Le président de l’Assemblée nationale, Aimé Boji Sangara, a appelé le gouvernement à accroître la mobilisation des recettes publiques, à l’ouverture de la session ordinaire de mars, lundi 16 mars à Kinshasa. Il s’agit d’une priorité qu’il présente comme déterminante pour faire face aux pressions économiques et budgétaires auxquelles est confrontée la République démocratique du Congo.
Dans son allocution, le speaker de la chambre basse a souligné que la question de la maximisation des ressources internes se pose « avec une acuité particulière » dans un contexte économique marqué par deux dynamiques contrastées. D’une part, l’appréciation progressive du franc congolais face au dollar américain, perçue comme un signal de stabilisation macroéconomique. D’autre part, le réaménagement temporaire des recettes issues du secteur minier — dont une part significative est libellée en devises — qui impose des ajustements budgétaires accrus.

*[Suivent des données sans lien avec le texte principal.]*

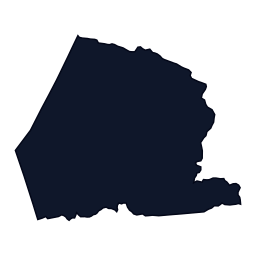 outline of Barro, Ceará, Brazil
{"feature_id": "56859067B69548867722169", "entity_name": "Barro", "entity_type": "district", "adm_level": 2, "iso_a3": "BRA", "parent_name": "Brazil", "parent_adm1": "Ceará", "projection": "albers", "projection_center": [-38.751, -7.111], "detail": "fine", "context": "isolated", "style": "filled", "palette": "ink", "viewbox_px": 256, "rotation_deg": 0, "n_neighbors": 0, "source": "geoboundaries", "source_scale": "gbopen_adm2", "svg_char_len": 2098}
<svg xmlns="http://www.w3.org/2000/svg" viewBox="0 0 256 256"><path d="M41.6,108.5L30.5,130.3L15.4,150.4L24.1,176.0L33.1,204.2L35.3,211.4L37.8,219.5L42.2,218.1L45.8,216.5L47.7,218.6L58.5,216.5L61.7,214.8L63.9,215.6L65.8,216.9L67.3,219.0L69.1,220.3L70.5,218.9L72.4,217.8L74.6,217.9L75.8,215.0L76.6,212.6L78.6,214.9L80.7,216.7L84.6,216.6L87.1,217.0L89.4,216.9L91.3,216.1L93.2,214.7L95.6,214.1L97.2,212.8L98.5,210.9L100.9,209.6L103.0,207.9L106.2,207.1L108.5,208.4L111.5,208.5L114.9,209.9L116.7,211.7L117.6,209.8L117.1,207.6L117.4,205.2L118.8,203.0L121.6,203.8L123.4,203.0L126.2,203.1L127.6,207.2L129.6,210.2L131.7,211.6L133.7,213.9L136.8,214.9L140.2,214.3L142.6,213.9L145.4,215.8L148.4,215.6L152.5,215.2L158.8,215.7L172.6,214.5L180.4,213.9L204.0,211.8L208.4,209.2L211.6,208.0L214.3,205.7L218.2,205.9L220.4,204.4L222.0,203.0L224.8,204.5L230.0,204.9L233.0,204.5L235.8,204.2L238.4,203.5L240.6,204.2L240.2,199.8L239.7,197.3L238.0,194.9L238.0,192.2L240.1,187.7L238.6,185.1L236.0,183.6L233.1,183.8L229.5,185.3L226.8,182.0L224.8,180.6L223.8,178.6L220.3,178.8L216.1,178.1L213.0,178.1L209.3,179.7L206.9,179.9L203.5,179.6L202.0,182.2L197.0,181.0L193.6,182.8L194.5,178.0L196.2,175.5L196.8,173.0L199.2,172.4L200.8,169.9L200.8,166.9L196.4,165.2L195.5,162.6L197.2,161.5L200.8,160.8L202.2,158.2L202.3,150.8L201.7,147.6L200.6,142.6L203.8,137.7L205.9,135.7L206.9,131.6L210.7,128.2L212.0,125.2L213.6,122.2L214.1,117.7L214.7,114.6L212.0,109.7L207.4,107.1L205.7,104.3L204.5,100.0L201.3,98.1L202.2,93.9L205.3,89.4L206.3,86.6L205.8,84.3L203.2,83.3L200.8,82.4L198.6,81.7L191.5,78.4L190.1,75.5L191.1,72.5L188.6,69.9L183.6,68.0L181.1,66.8L176.6,64.0L174.0,63.2L164.1,59.5L162.2,58.5L160.0,56.0L157.1,53.9L154.7,53.0L152.6,52.6L149.8,49.2L145.2,50.2L142.5,48.7L140.5,46.9L137.9,47.2L136.6,49.2L134.8,51.8L131.9,51.8L129.5,51.6L126.4,49.9L123.2,48.0L121.1,47.3L117.7,46.3L114.6,44.6L112.0,43.9L109.5,44.7L107.5,44.5L104.5,43.8L98.4,43.0L96.8,40.1L94.8,39.4L90.4,39.1L87.2,38.5L82.4,38.1L79.3,37.4L77.9,35.7L72.2,47.6L68.0,56.5L58.8,75.5L56.5,80.2L48.9,94.8L41.6,108.5Z" fill="#0f172a" stroke="#020617" stroke-width="1.5"/></svg>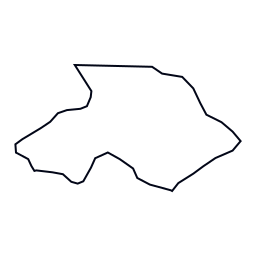 Vingåker, Södermanland, Sweden (Robinson projection)
{"feature_id": "70781695B34612539381669", "entity_name": "Vingåker", "entity_type": "district", "adm_level": 2, "iso_a3": "SWE", "parent_name": "Sweden", "parent_adm1": "Södermanland", "projection": "robinson", "projection_center": [15.877, 59.087], "detail": "fine", "context": "isolated", "style": "outline", "palette": "ink", "viewbox_px": 256, "rotation_deg": 0, "n_neighbors": 0, "source": "geoboundaries", "source_scale": "gbopen_adm2", "svg_char_len": 637}
<svg xmlns="http://www.w3.org/2000/svg" viewBox="0 0 256 256"><path d="M172.1,191.0L178.3,183.1L193.4,173.6L203.4,166.2L215.5,158.0L232.6,150.6L240.6,141.1L232.6,131.6L221.5,122.2L206.4,114.7L200.3,103.2L193.3,88.4L182.2,76.9L162.1,73.6L152.1,66.8L74.8,65.0L91.4,91.1L90.7,97.2L86.9,106.2L80.4,108.8L66.9,110.1L57.9,113.2L50.2,121.8L40.5,128.3L22.5,139.1L15.4,144.3L16.0,152.6L28.2,159.1L31.4,166.0L34.4,170.9L36.3,170.4L52.4,172.3L62.9,174.2L71.3,181.8L77.7,183.6L83.3,181.3L91.0,167.6L95.2,158.2L107.8,152.5L119.7,159.1L133.1,168.5L137.3,178.0L149.9,184.6L170.9,190.3L172.1,191.0Z" fill="none" stroke="#020617" stroke-width="2"/></svg>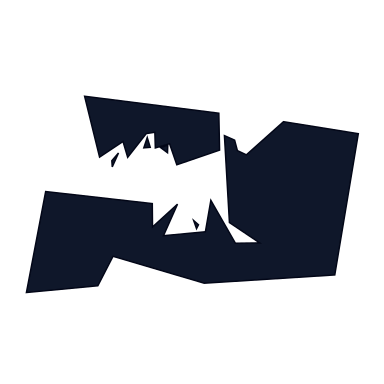 the Region of Los Lagos, rotated 89°
{"feature_id": "CHL-2704", "entity_name": "Los Lagos", "entity_type": "Region", "adm_level": 1, "iso_a3": "CHL", "parent_name": "Chile", "parent_adm1": "", "projection": "robinson", "projection_center": [-73.115, -42.159], "detail": "coarse", "context": "isolated", "style": "filled", "palette": "ink", "viewbox_px": 384, "rotation_deg": 89, "n_neighbors": 0, "source": "natural_earth", "source_scale": "10m", "svg_char_len": 770}
<svg xmlns="http://www.w3.org/2000/svg" viewBox="0 0 384 384"><g transform="rotate(89 192 192)"><path d="M283.4,181.4L254.9,272.1L284.1,287.8L289.6,359.3L189.0,338.3L202.9,231.9L226.3,232.1L203.9,206.7L235.2,221.3L232.0,179.3L200.7,173.3L244.0,149.5L244.1,125.2L223.2,155.1L136.2,158.6L140.9,148.5L151.4,145.9L155.8,137.0L123.3,99.3L136.6,24.7L277.4,50.7L283.4,181.4ZM94.4,297.7L113.7,163.8L150.6,163.7L164.5,206.7L143.3,213.6L147.3,227.9L131.6,228.1L132.8,236.7L156.2,255.7L140.3,260.1L155.5,283.8L94.4,297.7ZM152.3,215.8L147.2,222.4L144.7,215.4L152.3,215.8ZM228.7,188.1L220.6,190.8L224.9,186.1L228.7,188.1ZM159.3,271.6L151.7,264.8L165.5,271.3L159.3,271.6ZM146.6,233.0L147.0,239.4L136.8,235.8L146.6,233.0Z" fill="#0f172a" stroke="#020617" stroke-width="1.5"/></g></svg>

« La mobilisation accrue des recettes publiques demeure l’un des défis majeurs de la gouvernance économique », a déclaré Aimé Boji Sangara. « La maximisation des ressources internes constitue une condition essentielle pour financer les politiques publiques, renforcer les services sociaux de base et soutenir les investissements structurants », a-t-il ajouté.
Ce défi intervient alors même que les perspectives du marché international du cobalt — minerai stratégique dont la RDC détient plus de 60 % des réserves mondiales — connaissent une amélioration, portée notamment par la politique de rétention des stocks mise en œuvre par le gouvernement depuis plus d’une année afin de soutenir les prix.
Dans ce contexte, le président de l’Assemblée nationale a exhorté l’exécutif à mettre en place des mécanismes « innovants et rigoureux » de mobilisation des ressources internes, susceptibles d’atténuer la dépendance aux fluctuations du secteur extractif. Il a également insisté sur la nécessité de renforcer la lutte contre la fraude, l’évasion fiscale, la corruption et les circuits informels.
Sur le plan budgétaire, Aimé Boji Sangara a invité le gouvernement à soumettre au Parlement un projet de loi de finances rectificative pour l’exercice 2026, afin d’ajuster les prévisions aux réalités économiques et aux priorités nationales. Il a, à cet égard, appelé à une vigilance accrue dans l’exécution des dépenses publiques, en mettant un accent particulier sur la rémunération des agents de l’État, tout en veillant à l’efficacité des dépenses en capital destinées à soutenir la croissance.
Par ailleurs, il a assuré que l’Assemblée nationale entend jouer pleinement son rôle de contrôle, à travers un suivi rigoureux de l’exécution budgétaire, en appui aux efforts du gouvernement en matière de mobilisation des recettes.
Dans cette dynamique, le président de la chambre basse a annoncé l’organisation, le 10 juin prochain, du tout premier débat d’orientation budgétaire. Cette initiative vise à permettre aux députés d’examiner en amont les grandes orientations de la politique budgétaire, sur la base des cadres budgétaires à moyen terme 2027-2029, avant l’élaboration du projet de loi de finances 2027.
Présentée comme une avancée en matière de transparence et de redevabilité, cette réforme devrait également renforcer la qualité des investissements publics, notamment à travers l’intégration de projets socio-économiques à impact visible, identifiés par les députés dans leurs circonscriptions.